“Dematerialization” also known as “demat” is the elimination of physical certificates or documents of title which represents ownership of securities so that securities exist only as accounting records” It is the process of converting securities (shares, bonds etc.) held in physical forms (certificates) into electronic form credited to the demat account of the individual owners.
What are you dematerializing?
What you are dematerializing is your ordinary shares certificates and bonds certificates which are converted into electronic statement of account holding (demat form).
Why are you dematerializing?
You are dematerializing to make your holding of shares in companies more convenient for you to track, to also make sale of your shares quick and easy.
Benefits of Demat to an Investor
• Easy and convenient way of managing and tracking share holding especially shareholding in many companies.
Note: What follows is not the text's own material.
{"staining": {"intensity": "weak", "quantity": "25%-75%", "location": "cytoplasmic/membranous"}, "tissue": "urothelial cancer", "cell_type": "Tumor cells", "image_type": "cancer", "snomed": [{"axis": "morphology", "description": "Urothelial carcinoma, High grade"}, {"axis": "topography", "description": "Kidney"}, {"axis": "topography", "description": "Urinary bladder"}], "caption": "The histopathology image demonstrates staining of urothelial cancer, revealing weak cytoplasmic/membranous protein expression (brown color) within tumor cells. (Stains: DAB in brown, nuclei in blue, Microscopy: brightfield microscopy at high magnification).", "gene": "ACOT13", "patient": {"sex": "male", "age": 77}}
No matter the varieties and volume of shares owned by an investor, it could be reduced to just a one page statement of account whose entries can easily be verified and monitored.
• Reduction in transaction cost; certain costs can now be avoided
such as cost of printing certificates and stamp duty.
• Sale of shares is made faster and easier for shareholders since they do not need to send their certificates for verification before selling them.
• Transfer of securities is made quicker.
• Makes for easy and fast allotment of shares during IPOs.
• Bonus shares declared are credited directly to the investors’ CSCS account which can be monetized.
How can I Dematerialize My Shares?
To dematerialize your shares, you need to do the following:
• Open a CSCS account today using your stockbrokers’ if you do not have one already.
• Surrender all the share certificates you want to dematerialize to the company’s registrars through your stockbroker along with the duly completed prescribed forms.
As you complete the forms pay attention to the names andthe order in which they appear on the certificates to ensure you maintain the same order in the forms.
• The registrar, upon receiving the completed forms from your broker, will confirm your details and signatures on the forms and if satisfied will send them to the depository called Central Securities Clearing System (CSCS) for dematerialization into electronic statements of shareholding.
• You will then receive a CSCS statement showing all the shares you hold in the different companies and their quantities.
• You can then cross check the CSCS statement to ensure that all the certificates you submitted have been entered.
Can I Use my Dematerialized Shares to Borrow Money?
Of course yes, all you need to do is to approach your bankers with the CSCS statements of your shareholding and complete their prescribed forms by which procedure you would pledge the dematerialized shares to the bank. The lender bank will then place a lien on the shares in question by submitting your duly executed forms along with your submitted CSCS statements to the Central Securities Clearing System (CSCS) for authentication. Once this process is completed, the borrower cannot access the shares until the lien on the shares is lifted by the CSCS upon repayment of the loan.
What happens to bonus shares and dividends declared during the pledge?
The bonus shares and dividends declared during the pledge will still be yours provided that you repay the underlying debt with interest at the stipulated period.
Whom shall I inform of changes in my address or bank details?
You will simply complete the change of address forms with your stockbroker who will then send them to the Central Securities Clearing System (CSCS).
Indeed the process has already commenced with the setting up of CSCS. It is just that some share certificates are still in physical form, however, the modalities for the final conversion of all share certificates to demat form have been put in place, and the deadline for final conversion will soon be announced. So you have to prepare yourself to take advantage of the opportunities by first of all opening a CSCS account now with your stockbrokers.